As Dietrich Bonhoeffer sat in prison under the Nazi regime, he wrote about the use of “slogans, catchwords, and the like that have taken possession” of man and makes “one virtually feels that one is dealing not at all with him as a person.” Bonhoeffer goes on to say that this person speaking in slogans and catchwords “is under a spell, blinded, misused, and abused in his very being. Having thus become a mindless tool,… will also be capable of any evil and at the same time incapable of seeing that it is evil. This is where the danger of diabolical misuse lurks, for it is this that can once and for all destroy human beings.”

Dietrich Bonhoeffer lived and died because millions of people had become mindless tools for a political regime. In fact, he became one of the end results of what happens when individual people refuse the responsibility to think for themselves and for their neighbors, and simply regurgitate rhetoric that is void of steadfast love, justice and righteousness. Walter Bruggeman calls this (steadfast love, justice and righteousness) the triad of fidelity that stands in contradiction to the “American way” of individualism, totalism, autonomy and absolutism.

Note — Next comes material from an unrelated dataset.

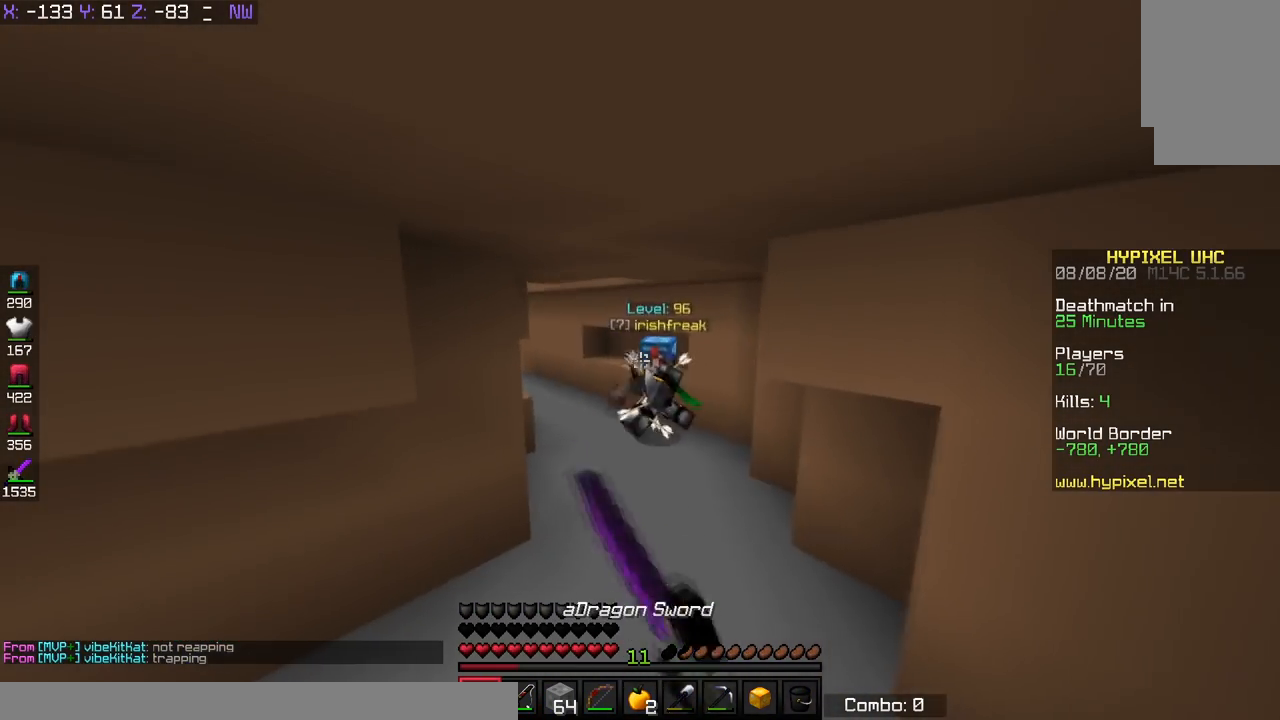
{"keys": ["space", "w"], "events": [[484, "space", "down"]]}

In 1982, Neil Postman describes how we have all been conformed to this American way of thinking that is trivial, superficial and without imagination. He writes in Amusing ourselves to death, “In America, everyone is entitled to an opinion, and it is certainly useful to have a few when a pollster shows up. But these are opinions of a quite different roder from eighteenth- or nineteenth-century opinions. It is probably more accurate to call them emotions rather than opinions, which would account for the fact that they change from week to week, as the pollsters tell us. What is happening here is that television is altering the meaning of ‘being informed’ by creating a species of information that might properly be called disinformation. I am using this word almost in the precise sense in which it is used by spies in the CIA or KGB.

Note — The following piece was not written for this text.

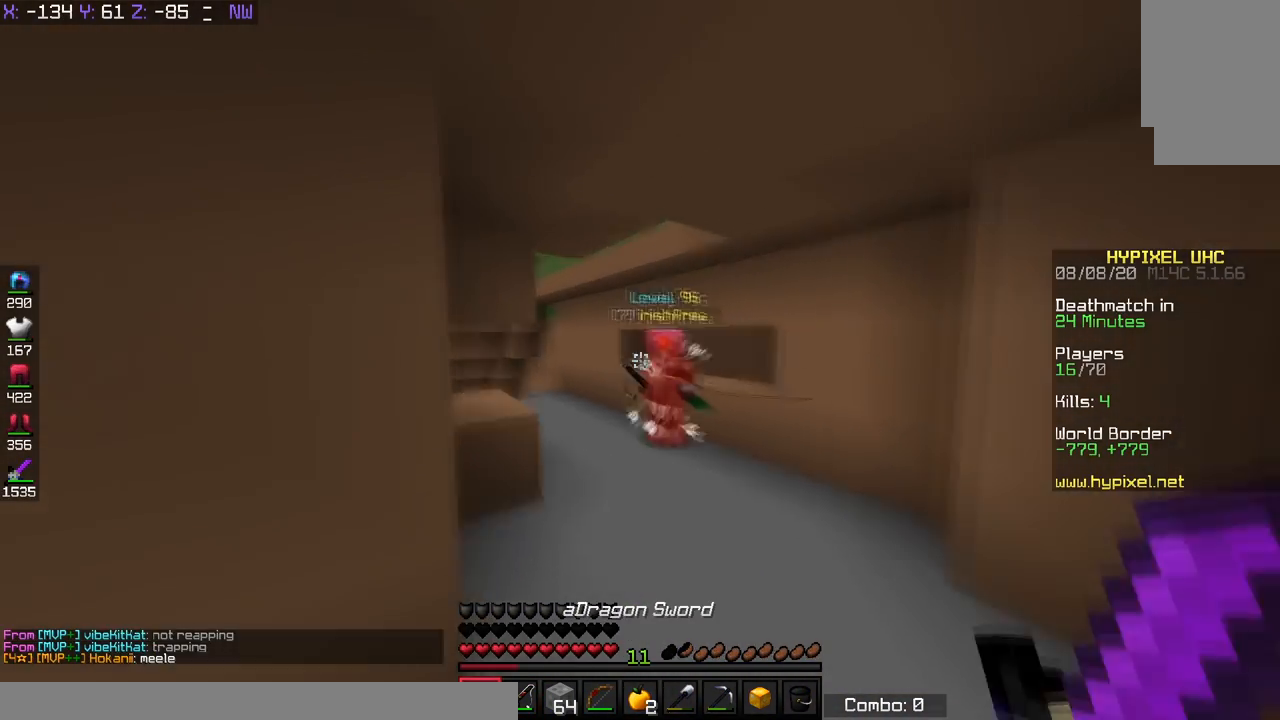
{"keys": ["w"], "events": [[201, "space", "up"]]}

Disinformation does not mean false information. It means misleading information–misplace, irrelevant, fragmented or superficial information–information that creates the illusion of knowing something but which in fact leads one away from knowing. In saying this, I do not mean to imply that television news deliberately aims to deprive Americans of a coherent, contextual understanding of their world. I mean to say that when news is packaged as entertainment, that is the inevitable result. And in saying that the television news show entertains but does not inform, I am saying something far more serious than that we are being deprived of authentic information. I am saying we are losing our sense of what it means to be well informed. Ignorance is always correctable. But what shall we do if we take ignorance to be knowledge?”

With Bonhoeffer and Postman in mind- I bring us to today’s slogan that simply say “Guns don’t kill people, people kill people” and another which simply blames gun violence on sin. While I don’t completely disagree with the these statements, I do not believe they are complete statements because they are void of love, compassion and empathy, and they stand in contradiction to the logic being used by the same people to justify their positions on abortions, drugs and even drinking and driving- just to name 3 topics.

If we take these 2 slogans being used to justify the free and unfettered access to guns, then I have to ask…If you really do believe that guns don’t kill people but people kill people, then would this same logic stand true for abortions, drugs and drinking and driving. Consequently, since these things don’t kill people, why would we need to shut down abortion clinics, make any drug illegal or pass laws against drinking and driving? Wouldn’t the same logic that says guns don’t kill people, be used to retort “Abortions don’t kill people, drugs don’t kill people and drinking and driving doesn’t kill people.” Furthermore, giving us no logical reason to make these things illegal?

In addition, if murder is a sin problem but not a gun problem, then why are we sending so many people to prison who have murdered, used drugs, stolen and drown while intoxicated and not just putting them in a Bible study? Clearly, there would be no need to lock people up for sin, when we could just lead them to Jesus and offer them forgiveness. No doubt, we could save a whole lot of money buying Bibles instead of building more and more prisons.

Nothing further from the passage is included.